When a research paper cites a previous work it acknowledges the priority of the earlier work. Academics acknowledge the contributions of those who have expressed ideas previously:

to give credit to those who thought of it first,
to show that they are contributing something new beyond what has been expressed previously, and
to give the reader a pointer to valuable reading on related ideas.

There are, however, no legal restrictions on the use of the idea in an academic paper, the citation process is not directly regulated by law, but rather by industry standards which carry consequences.

For instance, suppose you write a paper criticizing another person’s paper for a logical flaw: you need to cite the flawed work to give readers a reference point. But if your reference point was not fixed in time and after reading your paper the author of the original paper repaired the logical flaw, your criticism no longer makes sense in reference to the now corrected paper. The change to the underlying paper being criticized robs those who criticize it of the reputational reward undermining the motivation to interact and collaborate to move the ideas and the field forward.

In contrast, Free software references code which changes frequently. By using some software, you are providing a small reputational reward to the author, not for having any particular idea fixed in time, but for having working code. When you borrow the implemented code you have a social requirement of acknowledgement.

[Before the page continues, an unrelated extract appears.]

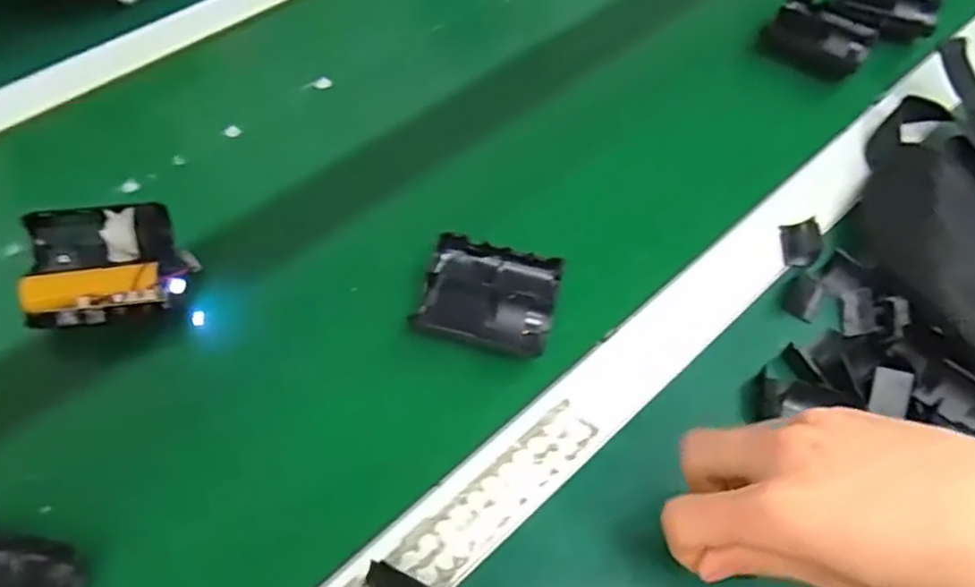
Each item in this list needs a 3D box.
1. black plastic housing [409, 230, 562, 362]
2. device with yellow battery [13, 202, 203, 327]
[{"bbox_3d":[0.001,0.003,0.409,0.076,0.022,0.064,13,58,6],"label":"black plastic housing"},{"bbox_3d":[-0.223,-0.016,0.406,0.084,0.047,0.064,-13,59,-11],"label":"device with yellow battery"}]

Typically it is even a legal duty, since you are literally textually copying copyrighted software into your work.

Software languages have been designed to make a weaker form of reuse by reference possible by the use of “libraries”, which facilitate the use of software created by other authors. Often the expectation is that you will only reference the functional work rather than textually including the work, because there is a recognition that the softwares functionality will change and you want to be able to easily take advantage of the improvements. If someone fixes the flaw in the software you are incorporating into your software, your software doesn’t typically stop working — just the opposite — the hope would be that your software now works better because it benefits from the fix as well.

Conclusion: How to Cooperate

Free software developers and researchers typically have different professional reward systems and expectations around mutability, rivalry, and means of reuse of their work, but this does not imply they are at cross purposes on a particular project. The key is to create a shared understanding and language to be able to precisely discuss the goals of the individuals and the goal of the overall project. The natural language of these groups diverges most around the terminology of publication. We present the examples below as a guide to clarifying this confusion.

FSM developers should be ready to say:

“…publish the software…” …by which we mean… “…place it in a publicly accessible repository without publicizing it.”

“…release the software…” …by which we mean… “…make a minor release which will only be noticed by dedicated parties.”

“…make a major release…” …by which we mean… “…we will make a public announcement which, while largely symbolic, will attract a lot of attention.”

“…make this freely available…” …by which we mean… “…make it accessible with documentation and a license that it allows it be vetted, shared and improved, but does not carry with it any expectation that it is perfect, free or error, or even works very well.”

Academic researchers need to be prepared to say:

“…data not ready to be published…” …by which we mean… “…we don’t mind people looking at the data, but we don’t want to publicize it yet.”

“…algorithm and model is not ready to be published…” …by which we mean… “…we don’t mind it being in a public repository under a public license as long as documentation and version control clearly reflect that we are still working on this and track our changes.”

“…of course we invite people to improve this work, but we have not published it yet…” …by which we mean… “…we want it to be made accessible under a license but with an understanding that using this without giving us academic credit should be considered plagiarism.”